Cristian González

Personal information
- Full name: Cristian Leandro González
- Date of birth: 13 January 1990 (age 36)
- Place of birth: Castelar, Argentina
- Height: 1.88 m (6 ft 2 in)
- Position: Centre back

Youth career
- Deportivo Morón

Senior career*
- Years: Team / Apps / (Gls)
- 2010–2015: Deportivo Morón / 134 / (6)
- 2013–2014: → Unión MdP (loan) / 19 / (1)
- 2015: All Boys / 33 / (2)
- 2016: Defensores de Belgrano / 10 / (0)
- 2016–2017: Atlético Venezuela / 26 / (1)
- 2017–2019: Villa Dálmine / 22 / (1)
- 2019–2021: Deportivo Madryn / 27 / (1)
- 2021: Atlético Rafaela / 22 / (3)
- 2022: Deportivo Madryn / 23 / (1)
- 2023: Patronato / 30 / (2)
- 2024: Comerciantes Unidos / 13 / (2)
- 2024: Chacarita Juniors / 17 / (0)
- 2025: Central Norte / 27 / (1)
- 2026: San Luis / 6 / (1)

= Cristian González (footballer, born 1990) =

Argentine footballer

Cristian Leandro González (born 13 January 1990) is an Argentine professional footballer who plays as a centre back.

==Career==
Deportivo Morón were the first club of González's senior career. He made one hundred and thirty-five appearances across seven seasons in Primera B Metropolitana, as he also scored six goals - with his first on 15 February 2010 against Almirante Brown. Whilst with the club, González spent the 2013–14 campaign out on loan in Torneo Argentino A with Unión Mar del Plata. Two goals in twenty-one fixtures in all competitions followed. González featured twice in the 2015 season for Deportivo Morón, prior to departing on 18 February 2015 to All Boys. He scored in his second match against Boca Unidos on 5 April.

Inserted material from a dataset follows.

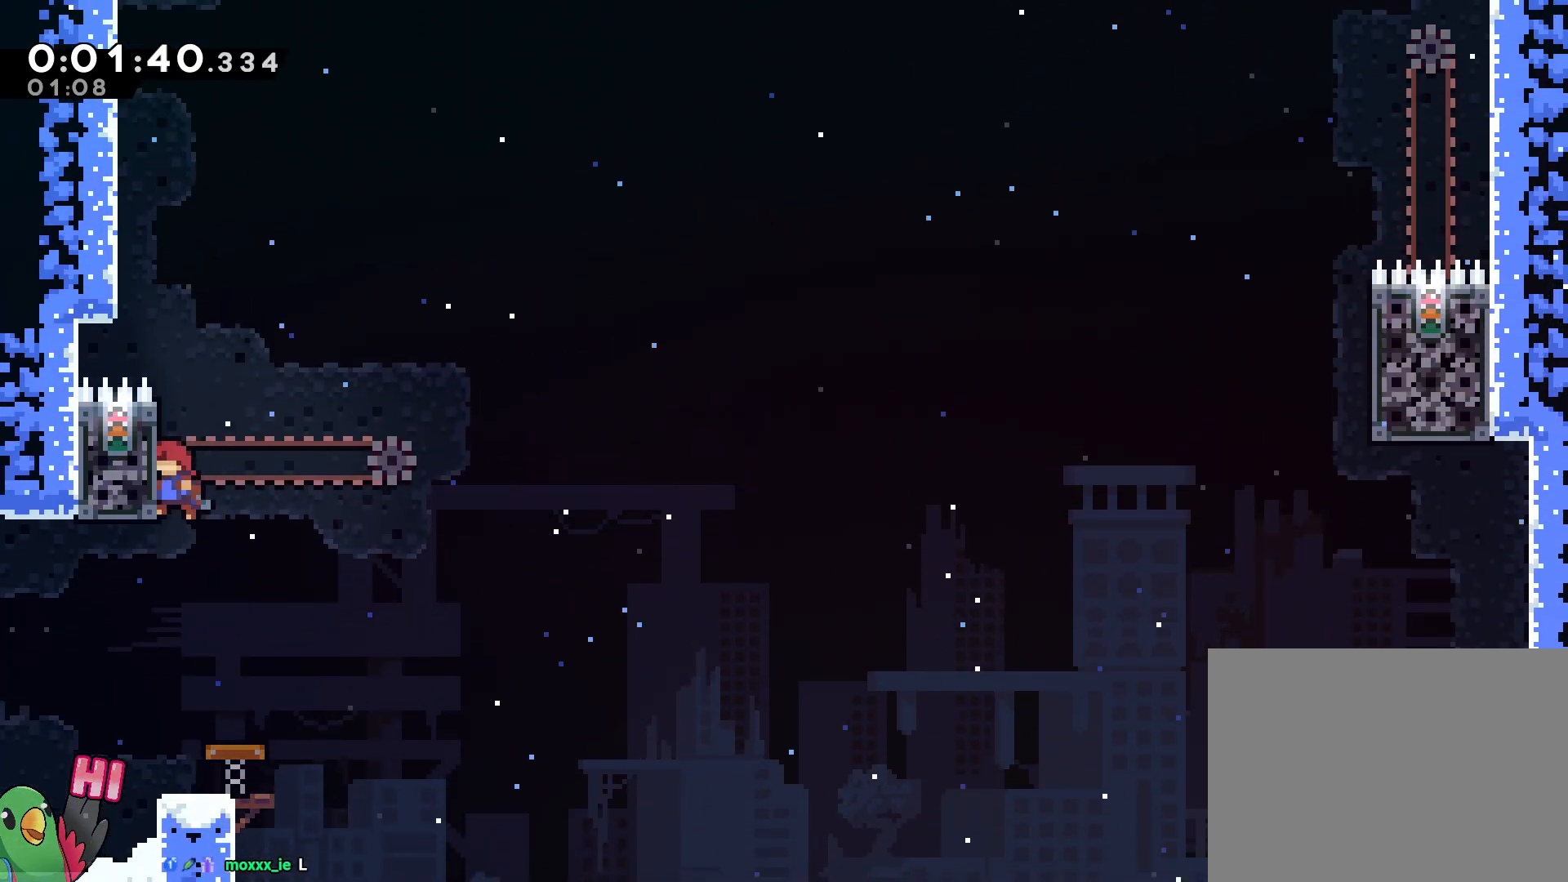
{"buttons": ["R1"], "left_stick": "left", "right_stick": "center", "events": [[67, "B", "down"], [450, "B", "up"]]}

After two goals and thirty-five games for All Boys in Primera B Nacional, González returned to the third tier with Defensores de Belgrano on 31 January 2016. Six months later, in June, González moved to Venezuela to join Primera División side Atlético Venezuela. He featured twenty-two times in 2016, as he received two red cards in the process. Thirteen appearances came in 2017, along with his first goal for Atlético Venezuela versus Deportivo Lara on 1 April 2017. In the succeeding August, González joined Villa Dálmine in Primera B Nacional. His first match came in April 2018; during a loss to Aldosivi.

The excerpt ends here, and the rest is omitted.